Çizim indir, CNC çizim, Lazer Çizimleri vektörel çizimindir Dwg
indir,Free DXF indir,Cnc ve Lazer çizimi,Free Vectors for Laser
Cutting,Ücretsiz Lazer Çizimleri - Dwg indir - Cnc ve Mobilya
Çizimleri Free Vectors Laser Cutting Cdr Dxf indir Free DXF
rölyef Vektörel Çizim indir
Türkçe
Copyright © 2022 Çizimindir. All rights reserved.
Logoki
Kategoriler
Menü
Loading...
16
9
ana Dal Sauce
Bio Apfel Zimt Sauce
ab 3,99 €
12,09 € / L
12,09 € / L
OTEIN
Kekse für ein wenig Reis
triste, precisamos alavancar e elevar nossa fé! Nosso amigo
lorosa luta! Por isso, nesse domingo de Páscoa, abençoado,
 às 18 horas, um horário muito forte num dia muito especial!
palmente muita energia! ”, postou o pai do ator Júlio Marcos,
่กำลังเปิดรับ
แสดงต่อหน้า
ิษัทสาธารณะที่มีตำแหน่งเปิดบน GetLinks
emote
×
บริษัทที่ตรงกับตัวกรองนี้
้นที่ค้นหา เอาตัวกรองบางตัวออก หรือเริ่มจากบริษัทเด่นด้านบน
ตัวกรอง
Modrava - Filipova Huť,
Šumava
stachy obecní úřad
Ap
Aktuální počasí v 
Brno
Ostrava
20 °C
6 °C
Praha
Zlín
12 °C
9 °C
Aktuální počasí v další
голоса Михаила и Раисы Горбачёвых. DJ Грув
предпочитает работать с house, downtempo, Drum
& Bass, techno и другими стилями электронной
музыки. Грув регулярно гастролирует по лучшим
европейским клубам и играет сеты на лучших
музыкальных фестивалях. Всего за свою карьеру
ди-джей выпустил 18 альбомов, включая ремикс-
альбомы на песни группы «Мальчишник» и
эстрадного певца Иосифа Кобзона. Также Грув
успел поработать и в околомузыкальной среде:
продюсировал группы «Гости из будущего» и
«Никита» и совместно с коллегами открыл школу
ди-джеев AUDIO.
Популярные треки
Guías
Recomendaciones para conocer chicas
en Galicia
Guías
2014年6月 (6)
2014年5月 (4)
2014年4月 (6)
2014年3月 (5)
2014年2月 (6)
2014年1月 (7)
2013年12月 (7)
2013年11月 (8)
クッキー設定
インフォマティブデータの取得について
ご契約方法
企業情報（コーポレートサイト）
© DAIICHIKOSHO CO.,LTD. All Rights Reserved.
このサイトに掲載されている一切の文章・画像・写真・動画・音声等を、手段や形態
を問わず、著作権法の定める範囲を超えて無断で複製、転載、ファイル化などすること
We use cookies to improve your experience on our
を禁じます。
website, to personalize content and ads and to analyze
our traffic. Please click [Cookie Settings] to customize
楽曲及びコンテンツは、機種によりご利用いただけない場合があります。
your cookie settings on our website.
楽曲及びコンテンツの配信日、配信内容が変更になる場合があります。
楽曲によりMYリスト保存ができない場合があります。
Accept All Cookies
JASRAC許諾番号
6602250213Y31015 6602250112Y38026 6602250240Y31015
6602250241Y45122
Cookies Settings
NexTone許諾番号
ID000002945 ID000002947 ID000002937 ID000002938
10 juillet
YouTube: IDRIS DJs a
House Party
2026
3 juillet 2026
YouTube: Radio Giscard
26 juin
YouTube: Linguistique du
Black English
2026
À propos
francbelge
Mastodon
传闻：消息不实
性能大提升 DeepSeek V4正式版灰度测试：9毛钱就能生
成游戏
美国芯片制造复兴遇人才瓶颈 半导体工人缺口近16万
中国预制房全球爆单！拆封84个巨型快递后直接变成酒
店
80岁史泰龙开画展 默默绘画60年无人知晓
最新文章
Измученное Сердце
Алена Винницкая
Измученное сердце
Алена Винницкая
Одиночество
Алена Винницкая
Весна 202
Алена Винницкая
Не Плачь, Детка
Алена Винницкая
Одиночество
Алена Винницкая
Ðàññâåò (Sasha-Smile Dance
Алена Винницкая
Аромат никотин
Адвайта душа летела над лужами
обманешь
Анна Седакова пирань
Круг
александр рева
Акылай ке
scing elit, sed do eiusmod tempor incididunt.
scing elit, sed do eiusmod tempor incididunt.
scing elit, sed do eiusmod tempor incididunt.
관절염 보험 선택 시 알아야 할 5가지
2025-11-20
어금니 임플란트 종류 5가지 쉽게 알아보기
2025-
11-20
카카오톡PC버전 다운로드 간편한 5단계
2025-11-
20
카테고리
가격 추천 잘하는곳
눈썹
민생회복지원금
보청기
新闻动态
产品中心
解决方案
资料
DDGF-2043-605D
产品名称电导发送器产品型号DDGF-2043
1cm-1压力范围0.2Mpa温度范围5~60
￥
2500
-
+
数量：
■ ■ ■ ■ ■
» Exercise description:
Your answer should be the listing itself, repeated exactly.

» Output for this exercise:
Çizim indir, CNC çizim, Lazer Çizimleri vektörel çizimindir Dwg
indir,Free DXF indir,Cnc ve Lazer çizimi,Free Vectors for Laser
Cutting,Ücretsiz Lazer Çizimleri - Dwg indir - Cnc ve Mobilya
Çizimleri Free Vectors Laser Cutting Cdr Dxf indir Free DXF
rölyef Vektörel Çizim indir
Türkçe
Copyright © 2022 Çizimindir. All rights reserved.
Logoki
Kategoriler
Menü
Loading...
16
9
ana Dal Sauce
Bio Apfel Zimt Sauce
ab 3,99 €
12,09 € / L
12,09 € / L
OTEIN
Kekse für ein wenig Reis
triste, precisamos alavancar e elevar nossa fé! Nosso amigo
lorosa luta! Por isso, nesse domingo de Páscoa, abençoado,
 às 18 horas, um horário muito forte num dia muito especial!
palmente muita energia! ”, postou o pai do ator Júlio Marcos,
่กำลังเปิดรับ
แสดงต่อหน้า
ิษัทสาธารณะที่มีตำแหน่งเปิดบน GetLinks
emote
×
บริษัทที่ตรงกับตัวกรองนี้
้นที่ค้นหา เอาตัวกรองบางตัวออก หรือเริ่มจากบริษัทเด่นด้านบน
ตัวกรอง
Modrava - Filipova Huť,
Šumava
stachy obecní úřad
Ap
Aktuální počasí v 
Brno
Ostrava
20 °C
6 °C
Praha
Zlín
12 °C
9 °C
Aktuální počasí v další
голоса Михаила и Раисы Горбачёвых. DJ Грув
предпочитает работать с house, downtempo, Drum
& Bass, techno и другими стилями электронной
музыки. Грув регулярно гастролирует по лучшим
европейским клубам и играет сеты на лучших
музыкальных фестивалях. Всего за свою карьеру
ди-джей выпустил 18 альбомов, включая ремикс-
альбомы на песни группы «Мальчишник» и
эстрадного певца Иосифа Кобзона. Также Грув
успел поработать и в околомузыкальной среде:
продюсировал группы «Гости из будущего» и
«Никита» и совместно с коллегами открыл школу
ди-джеев AUDIO.
Популярные треки
Guías
Recomendaciones para conocer chicas
en Galicia
Guías
2014年6月 (6)
2014年5月 (4)
2014年4月 (6)
2014年3月 (5)
2014年2月 (6)
2014年1月 (7)
2013年12月 (7)
2013年11月 (8)
クッキー設定
インフォマティブデータの取得について
ご契約方法
企業情報（コーポレートサイト）
© DAIICHIKOSHO CO.,LTD. All Rights Reserved.
このサイトに掲載されている一切の文章・画像・写真・動画・音声等を、手段や形態
を問わず、著作権法の定める範囲を超えて無断で複製、転載、ファイル化などすること
We use cookies to improve your experience on our
を禁じます。
website, to personalize content and ads and to analyze
our traffic. Please click [Cookie Settings] to customize
楽曲及びコンテンツは、機種によりご利用いただけない場合があります。
your cookie settings on our website.
楽曲及びコンテンツの配信日、配信内容が変更になる場合があります。
楽曲によりMYリスト保存ができない場合があります。
Accept All Cookies
JASRAC許諾番号
6602250213Y31015 6602250112Y38026 6602250240Y31015
6602250241Y45122
Cookies Settings
NexTone許諾番号
ID000002945 ID000002947 ID000002937 ID000002938
10 juillet
YouTube: IDRIS DJs a
House Party
2026
3 juillet 2026
YouTube: Radio Giscard
26 juin
YouTube: Linguistique du
Black English
2026
À propos
francbelge
Mastodon
传闻：消息不实
性能大提升 DeepSeek V4正式版灰度测试：9毛钱就能生
成游戏
美国芯片制造复兴遇人才瓶颈 半导体工人缺口近16万
中国预制房全球爆单！拆封84个巨型快递后直接变成酒
店
80岁史泰龙开画展 默默绘画60年无人知晓
最新文章
Измученное Сердце
Алена Винницкая
Измученное сердце
Алена Винницкая
Одиночество
Алена Винницкая
Весна 202
Алена Винницкая
Не Плачь, Детка
Алена Винницкая
Одиночество
Алена Винницкая
Ðàññâåò (Sasha-Smile Dance
Алена Винницкая
Аромат никотин
Адвайта душа летела над лужами
обманешь
Анна Седакова пирань
Круг
александр рева
Акылай ке
scing elit, sed do eiusmod tempor incididunt.
scing elit, sed do eiusmod tempor incididunt.
scing elit, sed do eiusmod tempor incididunt.
관절염 보험 선택 시 알아야 할 5가지
2025-11-20
어금니 임플란트 종류 5가지 쉽게 알아보기
2025-
11-20
카카오톡PC버전 다운로드 간편한 5단계
2025-11-
20
카테고리
가격 추천 잘하는곳
눈썹
민생회복지원금
보청기
新闻动态
产品中心
解决方案
资料
DDGF-2043-605D
产品名称电导发送器产品型号DDGF-2043
1cm-1压力范围0.2Mpa温度范围5~60
￥
2500
-
+
数量：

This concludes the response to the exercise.